Czech Nuclear Expansion Deemed Hopeless Without State Aid

Thursday, December 5, 2013

The Czech Republic’s ambition to secure its future energy independence with a $15 billion nuclear expansion will be thwarted unless the state guarantees a price for the power, the country’s largest electricity producer said.

“We won’t build without state guarantees,” Pavel Cyrani, chief of strategy at Prague-based CEZ AS, said in an interview in the city. “It’s simply impossible.”
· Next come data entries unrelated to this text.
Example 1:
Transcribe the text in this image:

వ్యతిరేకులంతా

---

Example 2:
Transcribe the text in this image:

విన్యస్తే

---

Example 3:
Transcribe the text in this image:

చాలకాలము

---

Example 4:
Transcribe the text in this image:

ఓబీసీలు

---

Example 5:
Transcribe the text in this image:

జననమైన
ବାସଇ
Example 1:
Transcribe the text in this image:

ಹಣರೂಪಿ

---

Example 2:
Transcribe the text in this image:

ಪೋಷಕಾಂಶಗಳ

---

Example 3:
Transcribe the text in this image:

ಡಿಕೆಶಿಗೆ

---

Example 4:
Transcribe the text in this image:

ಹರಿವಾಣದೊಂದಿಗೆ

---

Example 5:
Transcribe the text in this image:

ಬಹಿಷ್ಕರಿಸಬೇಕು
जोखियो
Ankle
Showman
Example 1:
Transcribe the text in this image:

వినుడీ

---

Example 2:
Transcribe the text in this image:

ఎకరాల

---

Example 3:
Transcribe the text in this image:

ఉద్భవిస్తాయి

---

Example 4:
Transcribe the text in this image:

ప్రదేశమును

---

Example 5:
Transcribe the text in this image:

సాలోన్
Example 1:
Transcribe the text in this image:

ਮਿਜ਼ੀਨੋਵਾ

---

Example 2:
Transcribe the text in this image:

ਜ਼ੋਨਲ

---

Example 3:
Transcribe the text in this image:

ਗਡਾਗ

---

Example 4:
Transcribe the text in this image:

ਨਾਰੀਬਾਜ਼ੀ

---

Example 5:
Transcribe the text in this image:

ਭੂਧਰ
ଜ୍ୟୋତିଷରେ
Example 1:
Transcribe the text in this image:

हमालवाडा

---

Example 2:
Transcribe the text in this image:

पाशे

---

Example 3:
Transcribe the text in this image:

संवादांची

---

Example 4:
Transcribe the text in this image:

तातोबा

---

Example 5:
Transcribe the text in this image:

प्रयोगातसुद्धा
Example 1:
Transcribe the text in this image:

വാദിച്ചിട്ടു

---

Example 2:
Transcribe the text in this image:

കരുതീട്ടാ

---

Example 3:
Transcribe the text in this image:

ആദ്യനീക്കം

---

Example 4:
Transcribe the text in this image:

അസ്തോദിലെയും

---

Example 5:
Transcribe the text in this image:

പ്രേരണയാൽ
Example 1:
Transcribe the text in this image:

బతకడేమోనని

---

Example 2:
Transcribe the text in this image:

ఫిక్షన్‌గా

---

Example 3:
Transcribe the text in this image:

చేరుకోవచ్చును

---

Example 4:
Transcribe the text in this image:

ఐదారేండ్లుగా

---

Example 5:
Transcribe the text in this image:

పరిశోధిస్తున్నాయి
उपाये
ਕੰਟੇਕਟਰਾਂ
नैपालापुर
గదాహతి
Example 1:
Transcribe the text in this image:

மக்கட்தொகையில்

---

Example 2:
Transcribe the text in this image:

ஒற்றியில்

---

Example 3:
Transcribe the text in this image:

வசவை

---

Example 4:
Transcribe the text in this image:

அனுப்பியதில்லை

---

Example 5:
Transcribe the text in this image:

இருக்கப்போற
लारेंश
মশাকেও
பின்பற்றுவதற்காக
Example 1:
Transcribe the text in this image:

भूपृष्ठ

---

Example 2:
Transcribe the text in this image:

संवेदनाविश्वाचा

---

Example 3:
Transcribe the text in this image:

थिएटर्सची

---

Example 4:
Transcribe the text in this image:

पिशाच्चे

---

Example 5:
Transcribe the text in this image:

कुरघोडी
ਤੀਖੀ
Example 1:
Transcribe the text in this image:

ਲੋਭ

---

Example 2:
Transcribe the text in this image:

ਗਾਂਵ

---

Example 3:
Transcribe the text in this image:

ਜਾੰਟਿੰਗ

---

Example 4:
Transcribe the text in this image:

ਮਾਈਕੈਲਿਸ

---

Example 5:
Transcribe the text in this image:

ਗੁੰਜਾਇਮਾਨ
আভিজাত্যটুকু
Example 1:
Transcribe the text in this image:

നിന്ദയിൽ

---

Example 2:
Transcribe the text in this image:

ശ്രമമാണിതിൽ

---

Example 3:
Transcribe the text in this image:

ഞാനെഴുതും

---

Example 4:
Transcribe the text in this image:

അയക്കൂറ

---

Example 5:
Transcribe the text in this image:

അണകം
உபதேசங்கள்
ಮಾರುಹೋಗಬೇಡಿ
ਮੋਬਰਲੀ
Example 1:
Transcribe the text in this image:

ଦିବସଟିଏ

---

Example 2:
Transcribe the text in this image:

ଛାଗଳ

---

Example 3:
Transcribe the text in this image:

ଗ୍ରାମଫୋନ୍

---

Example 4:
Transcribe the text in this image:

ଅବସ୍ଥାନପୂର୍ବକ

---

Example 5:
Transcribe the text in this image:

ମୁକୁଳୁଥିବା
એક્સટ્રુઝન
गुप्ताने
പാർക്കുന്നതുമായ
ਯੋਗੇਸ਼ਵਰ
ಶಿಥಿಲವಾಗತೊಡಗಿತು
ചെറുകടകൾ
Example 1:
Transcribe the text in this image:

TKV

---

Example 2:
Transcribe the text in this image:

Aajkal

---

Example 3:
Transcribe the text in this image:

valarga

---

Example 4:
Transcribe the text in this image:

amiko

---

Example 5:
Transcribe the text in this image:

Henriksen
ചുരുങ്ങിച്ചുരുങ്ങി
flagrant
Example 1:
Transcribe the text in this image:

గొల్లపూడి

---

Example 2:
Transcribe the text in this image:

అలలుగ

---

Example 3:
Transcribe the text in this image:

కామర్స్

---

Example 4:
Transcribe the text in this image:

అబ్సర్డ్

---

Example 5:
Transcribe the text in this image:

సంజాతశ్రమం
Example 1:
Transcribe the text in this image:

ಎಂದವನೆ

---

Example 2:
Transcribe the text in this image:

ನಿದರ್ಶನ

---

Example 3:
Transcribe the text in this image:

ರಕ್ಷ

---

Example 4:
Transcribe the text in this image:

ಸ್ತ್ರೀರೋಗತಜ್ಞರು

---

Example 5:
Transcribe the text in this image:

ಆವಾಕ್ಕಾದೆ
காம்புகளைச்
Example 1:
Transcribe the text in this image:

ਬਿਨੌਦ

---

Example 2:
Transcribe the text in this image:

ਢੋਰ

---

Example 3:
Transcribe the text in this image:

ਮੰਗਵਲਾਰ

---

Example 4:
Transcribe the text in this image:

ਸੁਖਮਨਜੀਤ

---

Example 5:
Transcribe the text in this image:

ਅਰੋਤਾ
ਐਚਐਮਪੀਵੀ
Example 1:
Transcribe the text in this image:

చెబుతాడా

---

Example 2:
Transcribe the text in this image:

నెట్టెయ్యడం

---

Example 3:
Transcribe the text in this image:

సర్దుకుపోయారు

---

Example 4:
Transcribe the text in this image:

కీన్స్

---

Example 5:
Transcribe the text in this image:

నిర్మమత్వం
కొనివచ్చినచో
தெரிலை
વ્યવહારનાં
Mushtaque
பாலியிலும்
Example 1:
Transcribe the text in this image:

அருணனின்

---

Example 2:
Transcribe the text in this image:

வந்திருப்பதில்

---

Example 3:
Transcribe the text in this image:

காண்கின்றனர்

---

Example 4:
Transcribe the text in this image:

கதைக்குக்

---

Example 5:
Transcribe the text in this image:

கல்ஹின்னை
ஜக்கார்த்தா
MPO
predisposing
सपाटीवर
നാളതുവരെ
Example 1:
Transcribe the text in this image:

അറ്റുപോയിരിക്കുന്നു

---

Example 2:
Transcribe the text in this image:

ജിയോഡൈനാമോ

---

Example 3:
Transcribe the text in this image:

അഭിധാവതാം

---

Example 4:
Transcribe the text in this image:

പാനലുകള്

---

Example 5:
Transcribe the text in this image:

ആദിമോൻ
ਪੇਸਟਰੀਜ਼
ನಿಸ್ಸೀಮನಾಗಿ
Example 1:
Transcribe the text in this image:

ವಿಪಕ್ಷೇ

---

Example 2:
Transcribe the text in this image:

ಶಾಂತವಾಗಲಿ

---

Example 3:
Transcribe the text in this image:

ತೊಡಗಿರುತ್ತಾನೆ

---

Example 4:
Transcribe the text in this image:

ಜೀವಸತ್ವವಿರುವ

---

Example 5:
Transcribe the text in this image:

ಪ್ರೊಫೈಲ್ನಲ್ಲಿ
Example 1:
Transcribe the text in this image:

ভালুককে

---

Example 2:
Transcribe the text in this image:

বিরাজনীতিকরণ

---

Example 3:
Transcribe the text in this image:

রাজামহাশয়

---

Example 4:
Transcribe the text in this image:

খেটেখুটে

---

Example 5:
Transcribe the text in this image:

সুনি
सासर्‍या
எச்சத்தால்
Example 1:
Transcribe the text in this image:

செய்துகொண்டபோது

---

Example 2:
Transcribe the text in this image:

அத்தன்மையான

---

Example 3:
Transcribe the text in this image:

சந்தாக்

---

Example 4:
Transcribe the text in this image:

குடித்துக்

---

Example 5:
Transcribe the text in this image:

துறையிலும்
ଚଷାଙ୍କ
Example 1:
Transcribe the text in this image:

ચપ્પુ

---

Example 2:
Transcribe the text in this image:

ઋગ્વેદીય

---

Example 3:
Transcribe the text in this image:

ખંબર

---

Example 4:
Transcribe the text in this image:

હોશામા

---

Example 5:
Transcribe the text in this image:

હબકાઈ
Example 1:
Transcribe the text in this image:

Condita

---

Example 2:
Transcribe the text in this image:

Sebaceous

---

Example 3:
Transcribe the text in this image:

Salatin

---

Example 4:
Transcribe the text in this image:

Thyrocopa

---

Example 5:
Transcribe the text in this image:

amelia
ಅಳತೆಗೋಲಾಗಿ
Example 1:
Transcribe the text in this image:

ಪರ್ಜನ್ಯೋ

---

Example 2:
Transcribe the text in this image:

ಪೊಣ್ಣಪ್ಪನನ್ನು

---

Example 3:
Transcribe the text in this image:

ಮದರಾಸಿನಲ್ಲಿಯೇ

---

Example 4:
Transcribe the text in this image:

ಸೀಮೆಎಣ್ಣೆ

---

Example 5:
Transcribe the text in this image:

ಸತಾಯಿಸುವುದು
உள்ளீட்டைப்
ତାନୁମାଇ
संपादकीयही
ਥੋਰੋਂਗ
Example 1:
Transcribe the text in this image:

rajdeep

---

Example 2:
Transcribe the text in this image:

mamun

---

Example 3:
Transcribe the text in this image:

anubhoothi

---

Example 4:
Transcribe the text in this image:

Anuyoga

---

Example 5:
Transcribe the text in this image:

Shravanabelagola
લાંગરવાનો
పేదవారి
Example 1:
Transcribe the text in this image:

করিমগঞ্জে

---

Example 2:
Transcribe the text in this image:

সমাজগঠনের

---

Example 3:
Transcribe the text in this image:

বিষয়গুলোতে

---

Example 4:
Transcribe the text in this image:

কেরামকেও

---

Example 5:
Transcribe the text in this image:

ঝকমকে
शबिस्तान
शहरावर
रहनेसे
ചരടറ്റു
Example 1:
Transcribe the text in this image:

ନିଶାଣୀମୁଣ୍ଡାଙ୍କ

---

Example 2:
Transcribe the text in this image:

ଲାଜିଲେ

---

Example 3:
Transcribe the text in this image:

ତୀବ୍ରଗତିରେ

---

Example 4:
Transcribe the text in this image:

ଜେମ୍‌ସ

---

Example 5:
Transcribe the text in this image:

CEZ, like other power producers in Europe, has seen profit margins squeezed after economic stagnation cut demand, dragging down prices. The utility has delayed choosing a supplier of two new reactors for its Temelin plant pending assurances from the government that the project will make money. The state, CEZ’s main shareholder, is counting on the expansion to counter a loss in capacity as ageing plants are retired over the next 15 years.

Nuclear generation is vital for lowering emissions while limiting dependence on Russian energy as Czech coal-fed capacity dwindles, Deputy Minister of Industry and Trade Pavel Solc has said. His comments were echoed by Cyrani, who said atomic power will remain one of the cheapest energy sources this decade and is the “best solution” to fill the nation’s future energy gap.

CEZ is waiting on the outcome of protracted coalition talks to form a new government, which is due to approve a new energy strategy next year. Without that strategy, company management can’t make any “far-reaching” decisions, Cyrani said.
Government Guarantee

The utility has sought a contract-for-difference from the state, an agreement that guarantees a price for power for a set number of years, shifting the risk to consumers and taxpayers. Such a deal underpinned a decision by Electricite de France SA to commit to a nuclear project in the U.K. in October, an arrangement that has been criticized as costly to the country.

Both Britain and the Czech Republic are looking to strengthen energy independence and reduce reliance on dirty-burning coal as aging power stations are taken out of service.

With two nuclear plants and a fleet of coal-fired units fed by increasingly scarce lignite from local mines, CEZ says it will need to replace almost 3,500 megawatts of capacity by 2030.

The Social Democratic Party, which won the October election by a narrow margin and is in talks to form a government, said it won’t push CEZ into the Temelin expansion project if it looks unprofitable. The party would be “cautious” about providing any state guarantees to protect CEZ from losses, its candidate for finance minister, Jan Mladek, said Oct. 17.

The deadline for choosing the main reactor supplier has been postponed to the end of next year at the earliest. Westinghouse Electric LLC and a Russian-Czech group led by Rosatom Corp. are vying for the contract.
Temelin Objections

Opponents of the Temelin project argue that the country doesn’t need such a massive new source of generation because it already exports 20 percent of its electricity output -- mostly to Germany -- and efforts to boost efficiency may lower power consumption in the future anyway.

Building the new reactors without a contract-for-difference or other type of guarantee would hurt CEZ and “fund the destruction of 4.5 billion euros ($6.1 billion) of taxpayer money,” Georgi Vukov, an analyst at Prague-based Candole Partners, said in a study published in November.

The Temelin project would only be profitable if the market price of electricity held above 115 euros a megawatt-hour, according to the study. Benchmark year-ahead power in neighboring Germany traded at about 37.24 euros a megawatt-hour yesterday.

If prices remain at the current level, the annual subsidy payment from consumers to CEZ would be about 1 billion euros over 35 years, according to the Candole study.

“We believe that the Temelin project will be abandoned,” Vukov said in the report. “Subsidies paid to CEZ will far outweigh the increased dividends and taxes the state will collect in the unlikely case that Temelin is ever expanded.”